Wednesday 4 October 2017, 05:57PM

FAT president Somyot Poompunmuang (left) talks to national team coach Milovan Rajevac. Photo: via Bangkok Post

FAT president Somyot Poompunmuang (left) talks to national team coach Milovan Rajevac. Photo: via Bangkok Post

Whatever the big boss of national football in reality is, is of little consequence as he has proven beyond doubt that he is no pushover.

And whether it is his past management experience or that he has learned the ropes pretty fast is also immaterial as what really matters is that he is steering the national football in the right direction.

A little more than a year and a half ago, the former national police chief was telling everyone who would listen that he has no knowledge of football whatsoever.

Since taking over the reins of the national association in February last year following a landslide victory over Charnwit Phalajivin – widely seen as a proxy candidate of former FAT president Worawai Makudi – Somyot has taken a few steps which are serving the Thai interests very well.

His keenness to bring about a change in the national football setup was at first discarded as nothing but whims of a stubborn ex-cop, totally devoid of any idea what football is all about.

For some unfathomable reason, Somyot never earned the due praise for his commitment to steering Thailand to the top echelons of Asian football.

It could probably be because the first high-profile casualty of his ruthless drive to bring a positive change was no one else but national team coach Kiatisak Senamuang, a former pin-up boy nicknamed “Zico”.

Apart from undertaking some sporadic damage control exercises on a few occasions, Somyot never made any attempts to disguise his dissatisfaction with Kiatisak.

After Thailand’s 4-0 rout at the hands of Japan in a 2018 World Cup qualifier in Saitama early this year, Somyot said: “Should we be satisfied with winning the Suzuki Cup and the SEA Games?
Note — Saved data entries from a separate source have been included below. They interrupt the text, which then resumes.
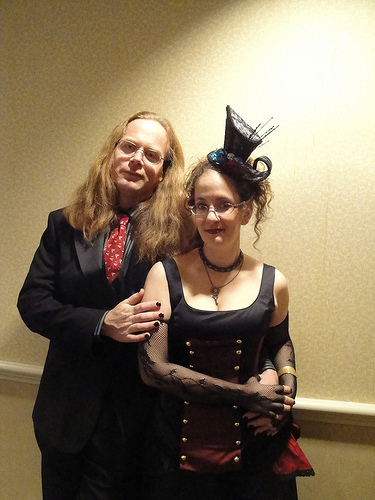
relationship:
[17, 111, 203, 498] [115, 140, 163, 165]
man has on glasses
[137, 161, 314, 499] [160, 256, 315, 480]
woman has on a top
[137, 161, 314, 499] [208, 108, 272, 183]
woman has a hat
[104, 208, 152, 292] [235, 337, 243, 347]
shirt has a button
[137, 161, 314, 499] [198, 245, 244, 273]
woman has a choker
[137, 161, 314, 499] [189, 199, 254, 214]
woman has on glasses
And then when we play against the real top teams in Asia we lose 3-0 or 4-0. Are the fans OK with it?

“Maybe some people are fine with that, but for me it’s embarrassing. I can’t and I won’t accept these results. Something needs to be done.”
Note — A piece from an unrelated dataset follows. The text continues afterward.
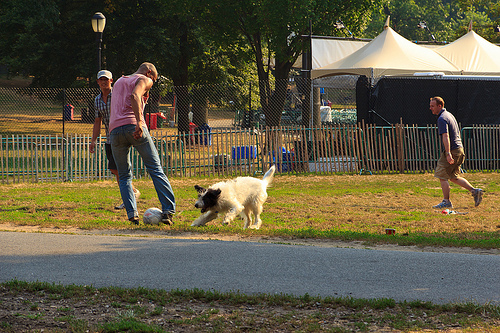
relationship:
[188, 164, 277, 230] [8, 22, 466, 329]
dog in park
As he lured Kiatisak, a darling of the Thai media, into a perfect trap, Somyot became a target of widespread vilification. He, however, held his ground firm and did not give in.

His decision to bring in Serb veteran Milovan Rajevac as a replacement for popular Kiatisak, who quit after the Japan match, was a master-stroke, to say the least.

Kiatisak, to start with, was ill-equipped to carry Thailand to the level and was targeted by Somyot because the former national team striker has no first-hand experience of that level, either as a player or as a coach.

Rajevac, who took Ghana to the 2010 World Cup quarter-finals, has in a short time proven his worth as in the words of senior football commentator Jason Dasey, the Serb “has made the Thais more compact, and harder to break down”.

As the Thais look increasingly more organised under Rajevac, Somyot’s decision to bring him along looks even more prudent because the Serb is costing the FAT far less than his predecessor.

More recently, Somyot made another praise-worthy move in the wake of August’s 2017 SEA Games in Malaysia, where Thailand won their third straight men’s football gold medal.

He is bringing an end to the ridiculous tradition of appointing non-technical, high-society representatives as managers of the country’s squads.

Watanya Wongopasi was the first to resign as the national U23 team manager last month.

There is no doubt that Watanya, affectionately called “Madame Dear” by the Thai press, was very committed to the national U23 team, which recently qualified for next year’s AFC U23 Championship in China.

However, as everywhere else, footballing matters at all levels had better be left to those who know the business inside out.

This should bring an end to any meddling in the affairs of the national teams as the coaches would serve as team managers and could be held responsible for the decisions taken during the course of a tournament or a match, making things simpler for everyone.

Looking back at Somyot’s performance so far, one can say it isn’t the Thai team alone which looks a lot more organised but rather the entire national football structure has an orderly look about it.